Material supplied:
>>>

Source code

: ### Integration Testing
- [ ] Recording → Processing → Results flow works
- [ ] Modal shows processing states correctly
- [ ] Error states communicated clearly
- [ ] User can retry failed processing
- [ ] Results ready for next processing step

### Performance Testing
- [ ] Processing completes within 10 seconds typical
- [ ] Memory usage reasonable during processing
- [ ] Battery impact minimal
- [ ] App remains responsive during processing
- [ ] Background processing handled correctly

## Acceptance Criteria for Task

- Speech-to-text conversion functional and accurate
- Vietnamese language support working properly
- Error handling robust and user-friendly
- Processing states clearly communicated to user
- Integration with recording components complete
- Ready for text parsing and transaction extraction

<<<

Task details: Rewrite the items above with "Testing" switched to "Checks" everywhere it occurs, keeping everything else the same.

Written answer:
Source code

: ### Integration Checks
- [ ] Recording → Processing → Results flow works
- [ ] Modal shows processing states correctly
- [ ] Error states communicated clearly
- [ ] User can retry failed processing
- [ ] Results ready for next processing step

### Performance Checks
- [ ] Processing completes within 10 seconds typical
- [ ] Memory usage reasonable during processing
- [ ] Battery impact minimal
- [ ] App remains responsive during processing
- [ ] Background processing handled correctly

## Acceptance Criteria for Task

- Speech-to-text conversion functional and accurate
- Vietnamese language support working properly
- Error handling robust and user-friendly
- Processing states clearly communicated to user
- Integration with recording components complete
- Ready for text parsing and transaction extraction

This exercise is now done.